Niet kinderen maar mensen tussen het 50 en 70 jaar oud verdrinken het vaakst. Dat concludeert de Nationale Raad Zwemveiligheid (NRZ) die werkt aan een nationaal plan om het aantal verdrinkingen in Nederland terug te dringen. Jarno Hilhorst van de NRZ praatte erover in het radioprogramma de Zeeuwse Kamer.
Ouderen zwemmen open water
Niet kinderen maar mensen tussen het 50 en 70 jaar oud verdrinken het vaakst in open water © ANP
De NRZ is de instantie die ook de zwemdiploma's uitgeeft en die zich tot voor kort vooral bezighield met de zwemvaardigheid van kinderen.

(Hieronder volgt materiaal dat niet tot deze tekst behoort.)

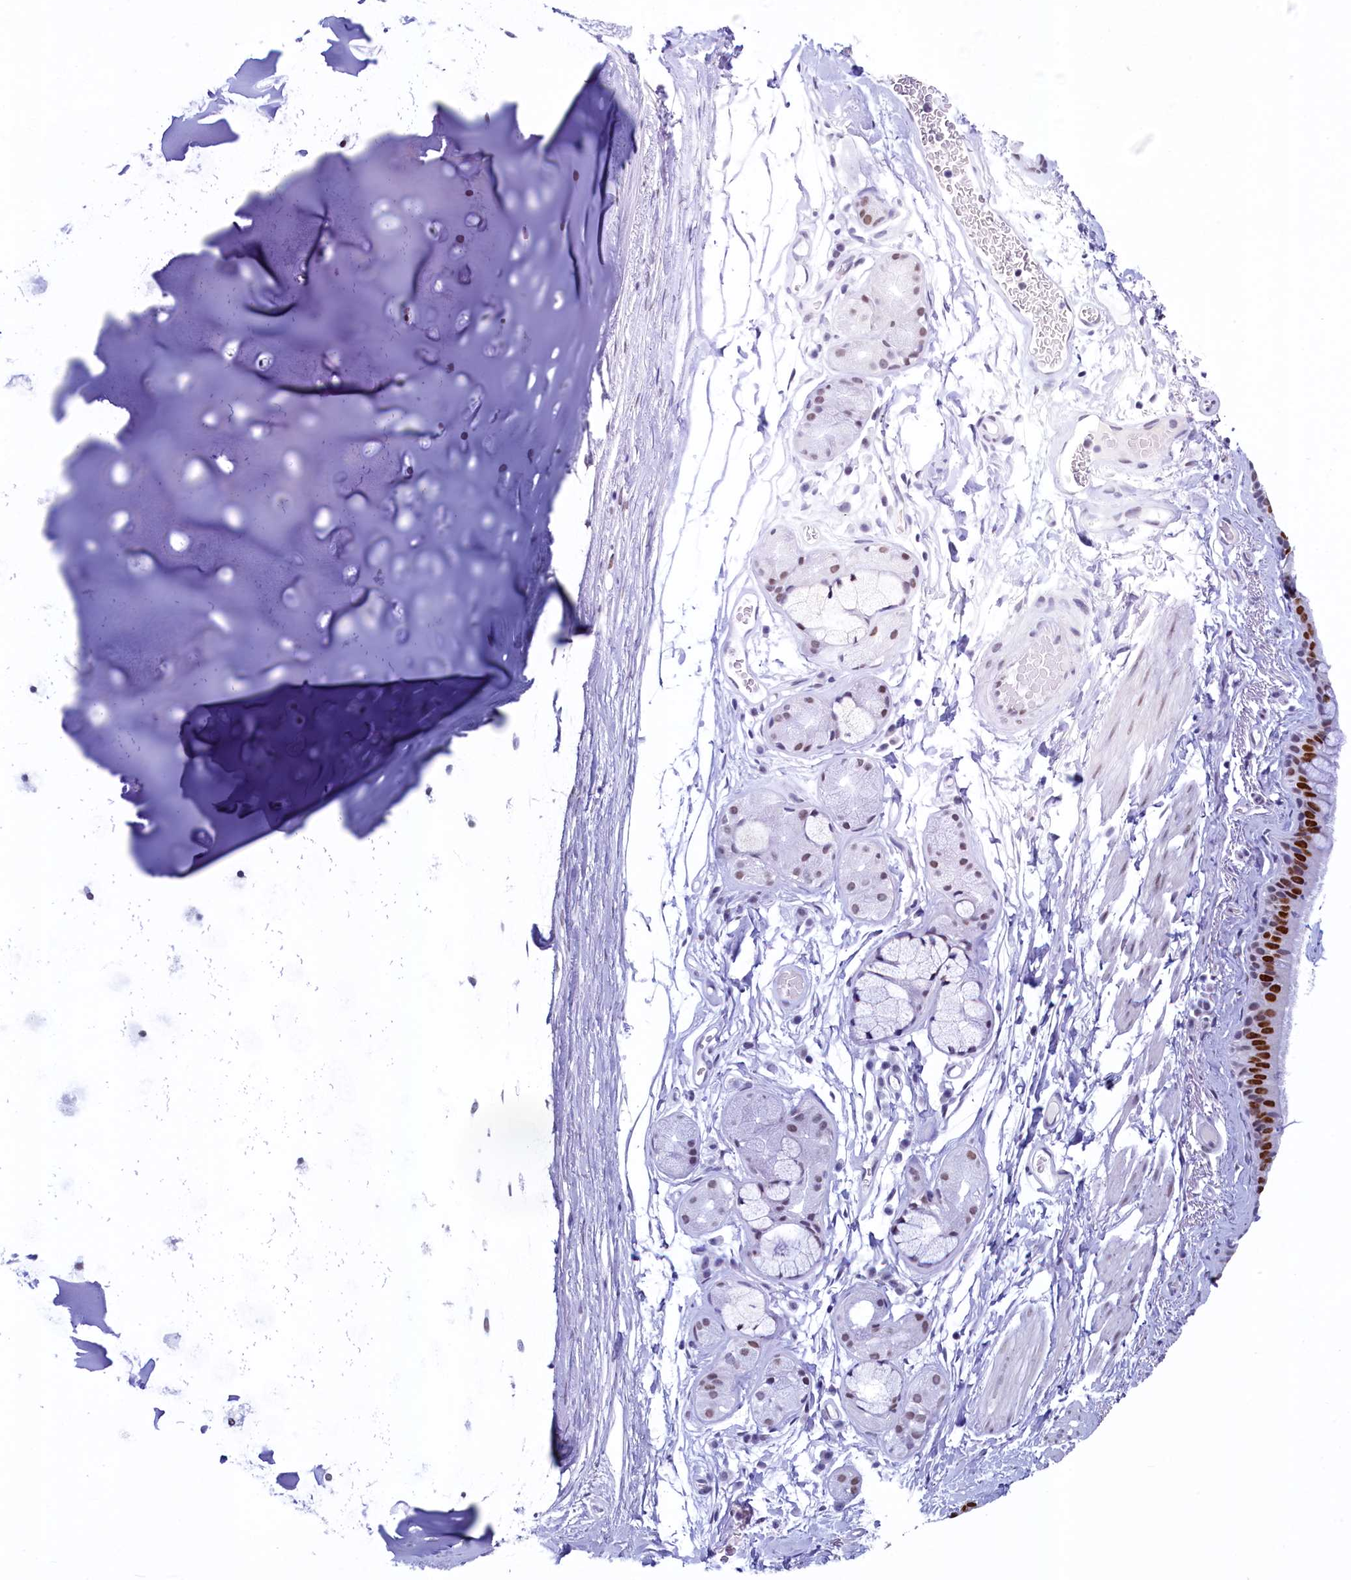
{"staining": {"intensity": "strong", "quantity": "25%-75%", "location": "nuclear"}, "tissue": "bronchus", "cell_type": "Respiratory epithelial cells", "image_type": "normal", "snomed": [{"axis": "morphology", "description": "Normal tissue, NOS"}, {"axis": "topography", "description": "Cartilage tissue"}], "caption": "Respiratory epithelial cells exhibit strong nuclear staining in approximately 25%-75% of cells in unremarkable bronchus.", "gene": "SUGP2", "patient": {"sex": "male", "age": 63}}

Belangrijkste doel van de raad is om de zwemveiligheid in Nederland op een zo hoog mogelijk niveau te brengen, en bij de kleinsten beginnen klinkt dan logisch.
Maar vorig jaar verschoof een deel van de focus richting ouderen. Niet zonder reden: wat open water betreft zijn het vooral volwassenen die verdrinken. Jarno Hilhorst van de NRZ weet weliswaar ongeveer wat de risicofactoren zijn, maar gedegen onderzoek is nodig om daar nog meer over te weten te komen. De komende maanden onderzoekt hij daarom samen met de Universiteit Leiden verdrinkingsgevallen in Nederlands open water in de groep 50 tot 70 jaar. "Die gaan we analyseren zodat we de oudere zwemmers in het vervolg kunnen adviseren hoe ze veiliger kunnen recreëren."

Zelfoverschatting

Even terug naar die risicofactoren, want welke zijn dat? "Overschatting van de eigen zwemvaardigheid, overschatting van de conditie en onderschatting van de risico's van open water.", somt Hilhorst er drie op. "Maar wij willen vooral ook weten hoe die dingen met elkaar samenhangen. Misschien dat beheerders van zwemplekken extra informatie hebben. Maar denk ook aan mensen die bíjna verdronken zijn, dat is een zeer relevante groep voor ons onderzoek. "
"Wat we ook meenemen: als je ouder wordt, gaan je vaardigheden en conditie wat achteruit. Het is ook goed om naar verantwoordelijkheid te kijken, Volwassenen zijn in tegenstelling tot kinderen zelf verantwoordelijk. Dat is prima, maar dan hebben ze wel goede informatie nodig zodat ze zich bewust zijn van de risico's."

Grote lijnen

Het onderzoek moet nog beginnen, maar Hilhorst kan wel al in grote lijnen schetsen welke kant het qua advies zal opgaan. "Denk aan: laat je als je gaat zwemmen of bootje varen informeren over risico's, ga niet alleen zwemmen, neem een zwemboei mee, weet goed wat je lijf kan, schat je eigen zwemvaardigheid goed in, doe een reddingsvest aan als je gaat varen en volg een opfriscursus in het zwembad."
Als je die adviezen ter harte hebt genomen, kun je inschatten of je écht naar de overkant van die recreatieplas moet zwemmen of niet. "Maar het blijft eigen verantwoordelijkheid."
Over drie jaar moet het nationale plan van Hilhorst en zijn collega's er liggen.